“Hi Suzanne. How’ve you been feeling?”
This is a routine check up for Suzanne Attic-Weiss. The 70 year-old from Cobb County spent a lifetime with severe stomach pain.
“I’ll have an episode occasionally if I get into something I’m not aware of,” Attic-Weiss says.
After years of incorrect diagnoses, two years ago her gastroenterologist told her she had celiac disease.
Attic-Weiss says, “I mean, when he came in and told me I had celiac, I am like, ‘I can’t even say it, what is it?’ Celiac sprues [sic]. This sounds so off the wall.”
Celiac disease, also known as celiac sprue, is an inherited autoimmune disorder that affects 1 in 133 Americans, or about 2.8 million people. For someone with celiac disease, eating gluten, which is the protein found in wheat, rye and barley, sets off an immune response. Antibodies attack the intestine. It not only damages the intestinal lining, it interferes with the small intestine’s ability to absorb nutrients.
“In normal appearing intestine you should have what looks like under the microscope what looks like a bunch of little fingers poking out from the lining of your intestine. These are called villi,” says Gastroenterologist Dr. Charles Fox, with Atlanta Gastroenterology Associates.
Fox says for people with celiac disease like Attic-Weiss, those villi become blunted and flatten out. He says we’re hearing more about celiac disease now because doctors have recognized and can properly diagnose the disorder.
And it’s not to be confused with a wheat allergy, says allergist Dr. Kevin Schaffer, with the Atlanta Allergy and Asthma Clinic:
“True wheat allergy is actually fairly rare. The most recent study I read showed that only .2% of the adult human population has a true wheat allergy," says Schaffer.
There’s no prescription or operation to get rid of celiac disease or a wheat allergy. The only "cure" is to cut out all foods with gluten like pasta, pastries and bread. The growing number of people opting for a gluten-free lifestyle is creating opportunities for businesses.
Pure Knead is a gluten-free bakery in Decatur with loyal customers like Beth Hagberg. “I wanted to order my usual weekly order; there are some chocolate chip cookies I wanted to get,” Hagberg says.
Owner Michelle Kelly launched her bakery three years ago after her son was diagnosed with celiac disease.
“Now I might have accepted it for myself, but I would never accept it for my child. So I said, that’s it! I bake at home, we have to do this, so I started my business, I rented a commercial kitchen, I didn’t have a single customer, says Kelly.”
Steaming plump blueberry muffins are stacked on racks just out of the oven, while a baker scoops the batter for a new batch, replacing regular flour with gluten-free thickeners like sorghum, coconut and tapioca.
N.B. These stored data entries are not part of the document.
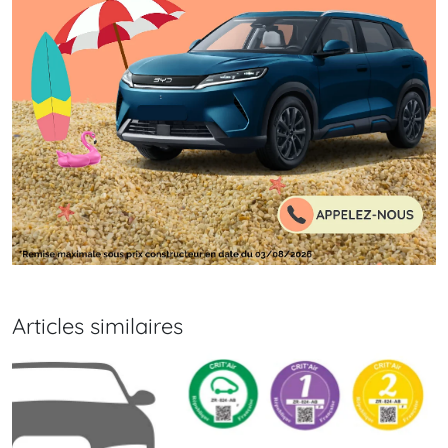
Articles similaires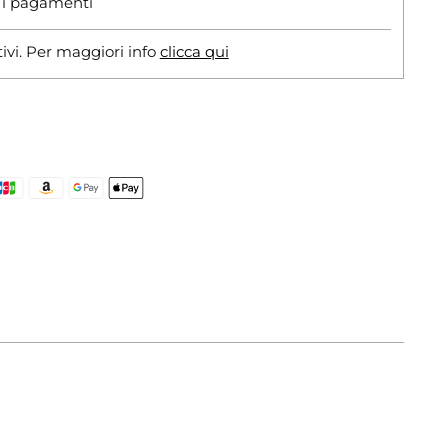
r i pagamenti
tivi. Per maggiori info
clicca qui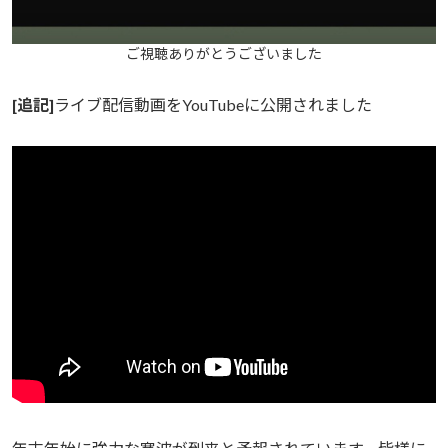
ご視聴ありがとうございました
[追記]
ライブ配信動画をYouTubeに公開されました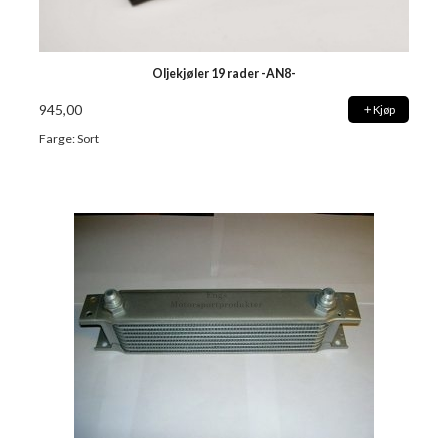
Oljekjøler 19 rader -AN8-
945,00
Kjøp
Farge: Sort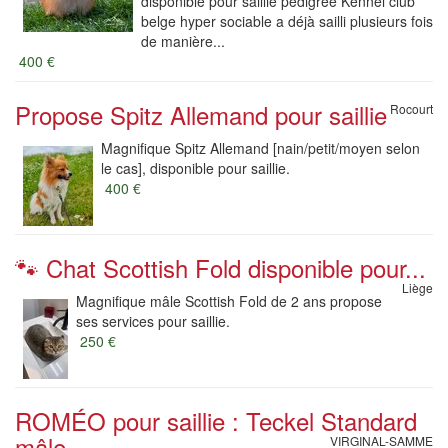
disponible pour saillie pedigree Kennel club
belge hyper sociable a déjà sailli plusieurs fois
de manière...
400 €
Propose Spitz Allemand pour saillie
Rocourt
Magnifique Spitz Allemand [nain/petit/moyen selon
le cas], disponible pour saillie.
400 €
🐾 Chat Scottish Fold disponible pour...
Liège
Magnifique mâle Scottish Fold de 2 ans propose
ses services pour saillie.
250 €
ROMÉO pour saillie : Teckel Standard
mâle...
VIRGINAL-SAMME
In the U.S., gluten-free product sales reached 1.2 billion dollars last year. Gluten-free items are now readily available in grocery chains like Whole Foods where Suzanne Attic-Weiss does all of her weekly shopping, making sure to check every label.
“Actually I start backwards on the label, because the things I can’t have are towards the end, so I just scan through it to see,” says Attic-Weiss.
Because for Attic-Weiss nothing tastes quite as good as living gluten free feels.